Important Merger Information and Additional Information

This communication is being made in respect of the proposed merger transaction involving CDI and Youbet. In connection with the proposed transaction, CDI will file with the SEC a registration statement on Form S-4 and Youbet will mail a proxy statement/prospectus to its stockholders, and each will be filing other documents regarding the proposed transaction with the SEC as well. BEFORE MAKING ANY VOTING OR INVESTMENT DECISION, INVESTORS ARE URGED TO READ THE PROXY STATEMENT/PROSPECTUS REGARDING THE PROPOSED TRANSACTION AND ANY OTHER RELEVANT DOCUMENTS CAREFULLY IN THEIR ENTIRETY WHEN THEY BECOME AVAILABLE BECAUSE THEY WILL CONTAIN IMPORTANT INFORMATION ABOUT THE PROPOSED TRANSACTION. The final proxy statement/prospectus will be mailed to Youbet stockholders. You may obtain copies of all documents filed with the SEC concerning this proposed transaction, free of charge, at the SEC’s website (www.sec.gov), by accessing CDI website at www.churchilldownsincorporated.com under the heading “Investor Relations” and then under the link “SEC Filings” or from CDI by directing a request to 700 Central Avenue, Louisville, KY 40208. Alternatively, you may obtain copies by accessing Youbet’s website at www.Youbet.com under the heading “Investors Relations” and then under the link “SEC Filings” or from Youbet by directing a request to 5901 De Soto Avenue, Woodland Hills, CA 91367.

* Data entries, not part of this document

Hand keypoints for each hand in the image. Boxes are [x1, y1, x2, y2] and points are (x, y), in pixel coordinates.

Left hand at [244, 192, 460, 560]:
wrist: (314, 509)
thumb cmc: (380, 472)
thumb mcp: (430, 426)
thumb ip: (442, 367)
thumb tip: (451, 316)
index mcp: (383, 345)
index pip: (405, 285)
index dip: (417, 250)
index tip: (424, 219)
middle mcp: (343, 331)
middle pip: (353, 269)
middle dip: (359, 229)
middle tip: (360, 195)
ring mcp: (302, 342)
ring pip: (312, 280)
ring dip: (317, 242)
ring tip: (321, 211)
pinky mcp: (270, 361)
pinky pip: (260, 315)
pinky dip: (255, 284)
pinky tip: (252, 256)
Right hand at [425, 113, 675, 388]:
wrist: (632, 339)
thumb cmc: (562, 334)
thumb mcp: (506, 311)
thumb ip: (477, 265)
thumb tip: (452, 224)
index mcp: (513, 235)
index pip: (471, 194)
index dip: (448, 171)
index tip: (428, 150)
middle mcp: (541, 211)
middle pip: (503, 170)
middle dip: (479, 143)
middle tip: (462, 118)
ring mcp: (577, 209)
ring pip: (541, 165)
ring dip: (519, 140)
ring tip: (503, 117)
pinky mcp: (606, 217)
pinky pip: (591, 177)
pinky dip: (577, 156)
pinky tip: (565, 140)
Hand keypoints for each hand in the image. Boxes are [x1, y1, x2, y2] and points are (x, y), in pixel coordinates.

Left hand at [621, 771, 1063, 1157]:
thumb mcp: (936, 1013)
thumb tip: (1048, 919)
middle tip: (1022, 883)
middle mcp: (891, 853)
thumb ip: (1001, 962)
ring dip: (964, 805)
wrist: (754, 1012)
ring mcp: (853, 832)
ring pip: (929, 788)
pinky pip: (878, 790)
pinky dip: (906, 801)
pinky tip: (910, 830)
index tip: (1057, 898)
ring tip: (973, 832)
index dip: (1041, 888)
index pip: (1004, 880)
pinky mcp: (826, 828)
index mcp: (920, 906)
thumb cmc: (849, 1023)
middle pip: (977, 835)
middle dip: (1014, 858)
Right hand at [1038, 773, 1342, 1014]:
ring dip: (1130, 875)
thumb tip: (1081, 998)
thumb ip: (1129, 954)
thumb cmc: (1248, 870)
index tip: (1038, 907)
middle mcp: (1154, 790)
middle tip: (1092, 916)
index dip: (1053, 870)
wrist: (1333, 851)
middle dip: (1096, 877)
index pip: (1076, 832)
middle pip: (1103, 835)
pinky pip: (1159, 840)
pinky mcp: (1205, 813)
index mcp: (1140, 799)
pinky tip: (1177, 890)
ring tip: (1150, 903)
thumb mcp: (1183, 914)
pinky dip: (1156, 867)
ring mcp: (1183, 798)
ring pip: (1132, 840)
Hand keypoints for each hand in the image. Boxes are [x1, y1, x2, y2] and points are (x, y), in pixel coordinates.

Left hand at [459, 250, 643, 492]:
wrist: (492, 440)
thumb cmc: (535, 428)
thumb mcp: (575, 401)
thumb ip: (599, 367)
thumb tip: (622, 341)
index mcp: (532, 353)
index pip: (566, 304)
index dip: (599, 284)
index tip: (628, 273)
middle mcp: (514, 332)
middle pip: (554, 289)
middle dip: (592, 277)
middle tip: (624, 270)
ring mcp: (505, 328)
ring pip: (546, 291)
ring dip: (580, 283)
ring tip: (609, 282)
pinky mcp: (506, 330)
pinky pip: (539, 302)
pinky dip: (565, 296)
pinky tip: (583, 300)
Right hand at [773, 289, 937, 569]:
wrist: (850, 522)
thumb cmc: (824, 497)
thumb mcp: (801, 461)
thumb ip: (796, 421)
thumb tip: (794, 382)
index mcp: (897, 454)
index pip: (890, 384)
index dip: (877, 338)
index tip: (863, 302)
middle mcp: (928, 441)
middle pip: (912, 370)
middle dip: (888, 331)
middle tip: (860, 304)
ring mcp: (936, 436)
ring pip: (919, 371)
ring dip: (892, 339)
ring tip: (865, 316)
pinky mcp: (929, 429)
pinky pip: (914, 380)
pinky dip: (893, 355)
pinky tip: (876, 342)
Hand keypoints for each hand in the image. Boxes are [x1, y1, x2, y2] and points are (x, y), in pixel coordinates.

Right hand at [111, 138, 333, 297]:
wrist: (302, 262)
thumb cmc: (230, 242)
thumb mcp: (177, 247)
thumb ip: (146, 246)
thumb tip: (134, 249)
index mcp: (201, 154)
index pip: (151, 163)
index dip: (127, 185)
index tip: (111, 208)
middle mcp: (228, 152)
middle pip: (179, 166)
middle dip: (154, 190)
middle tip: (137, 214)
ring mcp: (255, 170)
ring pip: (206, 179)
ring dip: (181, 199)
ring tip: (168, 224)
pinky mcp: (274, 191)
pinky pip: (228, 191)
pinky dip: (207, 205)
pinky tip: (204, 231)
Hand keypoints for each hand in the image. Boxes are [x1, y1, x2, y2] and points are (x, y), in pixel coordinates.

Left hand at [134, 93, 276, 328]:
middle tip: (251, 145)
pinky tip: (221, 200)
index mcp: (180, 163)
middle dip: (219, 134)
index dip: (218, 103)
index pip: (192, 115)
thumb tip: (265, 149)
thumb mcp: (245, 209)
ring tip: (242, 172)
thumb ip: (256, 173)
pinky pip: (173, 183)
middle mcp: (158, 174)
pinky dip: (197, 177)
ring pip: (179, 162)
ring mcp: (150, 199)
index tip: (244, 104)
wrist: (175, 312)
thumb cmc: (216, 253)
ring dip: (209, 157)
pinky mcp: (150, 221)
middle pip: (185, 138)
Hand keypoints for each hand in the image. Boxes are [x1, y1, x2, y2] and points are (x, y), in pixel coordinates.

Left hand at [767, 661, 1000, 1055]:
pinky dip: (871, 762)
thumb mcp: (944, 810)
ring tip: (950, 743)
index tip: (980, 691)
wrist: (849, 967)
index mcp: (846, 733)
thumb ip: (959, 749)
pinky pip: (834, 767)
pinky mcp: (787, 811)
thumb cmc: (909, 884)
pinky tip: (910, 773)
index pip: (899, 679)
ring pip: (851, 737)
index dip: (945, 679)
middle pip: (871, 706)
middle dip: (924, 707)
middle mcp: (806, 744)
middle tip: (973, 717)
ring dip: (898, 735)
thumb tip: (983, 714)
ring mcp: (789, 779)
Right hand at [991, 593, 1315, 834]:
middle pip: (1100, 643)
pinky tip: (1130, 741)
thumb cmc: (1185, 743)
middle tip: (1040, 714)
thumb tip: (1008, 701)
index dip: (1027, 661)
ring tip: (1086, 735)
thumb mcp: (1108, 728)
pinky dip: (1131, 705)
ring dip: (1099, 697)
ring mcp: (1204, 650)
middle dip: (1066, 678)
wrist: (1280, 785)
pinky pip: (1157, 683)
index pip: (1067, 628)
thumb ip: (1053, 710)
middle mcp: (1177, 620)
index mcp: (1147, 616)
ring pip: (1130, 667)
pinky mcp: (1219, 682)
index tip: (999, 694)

CDI and Youbet and their respective directors and executive officers and other persons may be deemed to be participants in the solicitation of proxies in respect of the proposed transaction. Information regarding CDI directors and officers is available in CDI’s proxy statement for its 2009 annual meeting of shareholders and CDI’s 2008 Annual Report on Form 10-K, which were filed with the SEC on April 28, 2009 and March 4, 2009, respectively. Information regarding Youbet directors and executive officers is available in Youbet’s proxy statement for its 2009 annual meeting of stockholders and Youbet’s 2008 Annual Report on Form 10-K, which were filed with the SEC on April 30, 2009 and March 6, 2009, respectively. Other information regarding the participants in the proxy solicitation and a description of their direct and indirect interests, by security holding and otherwise, will be contained in the proxy statements/prospectus and other relevant materials to be filed with the SEC when they become available.